§ Extract to read
* * * * * * *

Natixis’ Green Weighting Factor, a mechanism that allocates capital to financing deals based on their climate impact, is now up and running.

It applies to Natixis’ financing across all business sectors worldwide, with the exception of the financial sector.

Under the mechanism, analytical risk-weighted assets (RWA) are reduced by up to 50 percent for green deals, while facilities that have a negative environmental and climate impact see their analytical RWA increased by up to 24 percent.

The adjustment of the expected rate of return of each financing deal based on its environmental and climate impact provides a strong incentive for Natixis’ teams to favor green financing when assessing deals with equivalent credit risk.

Through the initiative, they thus actively contribute to achieving the United Nation’s Sustainable Development Goals related to climate change and the environment.

The initiative was initially announced at the Climate Finance Day in Paris on December 11, 2017. After 18 months of development, Natixis has now become the first bank in the world to adopt such a tool to actively manage the climate impact of its balance sheet, going beyond mere reporting.

The aim is to align Natixis’ financing over time with the goals set out in the Paris Agreement on climate change. Targets for this transition will be set out within the coming year.

The Green Weighting Factor was successfully implemented into the bank’s existing credit approval process and systems on September 16.

It is based on a detailed sector-based methodology whereby each financing transaction is assigned an environmental rating on a seven-level color scale ranging from dark brown to dark green. This rating is derived from an assessment of the deal’s climate impact and factors in any significant non-climate-related environmental externalities including water, pollution, waste and biodiversity. The rating applies to either the asset or project being financed, or to the borrower for general purpose financings, whether a corporate or public sector client. Each color corresponds to an adjustment factor that is applied to the risk-weighted assets of each transaction and is used to assess its expected profitability.

* * * * * * *

§ Action item
Using the text on Natixis' Green Weighting Factor, explain in one to three sentences why the mechanism gives Natixis' teams an incentive to favor green financing. The records that come next are separate material, apart from the text above.

* * * * * * *

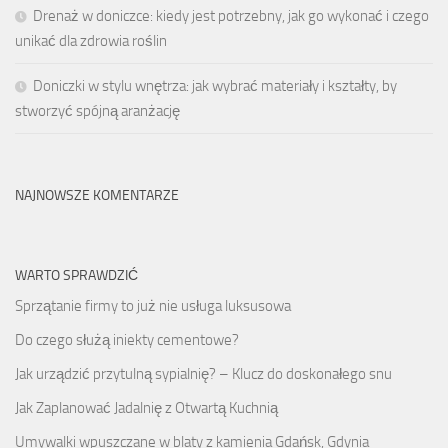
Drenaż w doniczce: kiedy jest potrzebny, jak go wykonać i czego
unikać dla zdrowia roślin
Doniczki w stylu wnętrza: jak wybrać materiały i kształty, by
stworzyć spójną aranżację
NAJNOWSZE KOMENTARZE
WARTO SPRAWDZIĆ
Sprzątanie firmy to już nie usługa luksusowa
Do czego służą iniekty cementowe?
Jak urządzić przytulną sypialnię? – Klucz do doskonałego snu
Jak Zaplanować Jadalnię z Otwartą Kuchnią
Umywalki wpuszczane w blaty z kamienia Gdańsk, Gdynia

* * * * * * *

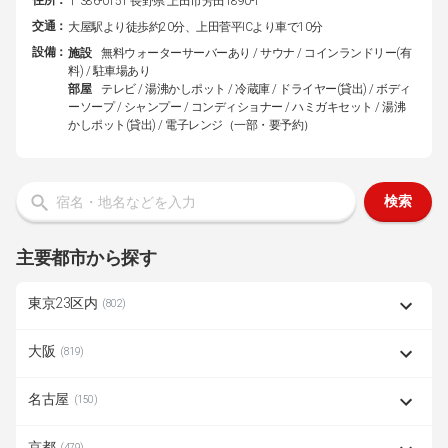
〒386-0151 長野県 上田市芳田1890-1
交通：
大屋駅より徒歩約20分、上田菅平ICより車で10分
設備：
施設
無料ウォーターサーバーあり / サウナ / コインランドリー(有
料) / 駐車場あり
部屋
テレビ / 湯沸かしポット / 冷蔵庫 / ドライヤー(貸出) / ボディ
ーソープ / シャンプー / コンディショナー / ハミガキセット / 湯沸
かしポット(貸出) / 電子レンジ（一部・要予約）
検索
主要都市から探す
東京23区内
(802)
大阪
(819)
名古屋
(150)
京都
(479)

* * * * * * *

§ Written reply
The mechanism adjusts the expected rate of return of each financing deal according to its environmental and climate impact. Analytical risk-weighted assets are reduced by up to 50 percent for green deals and raised by up to 24 percent for deals with a negative impact. This gives teams a strong incentive to favor green financing when they assess deals with equivalent credit risk.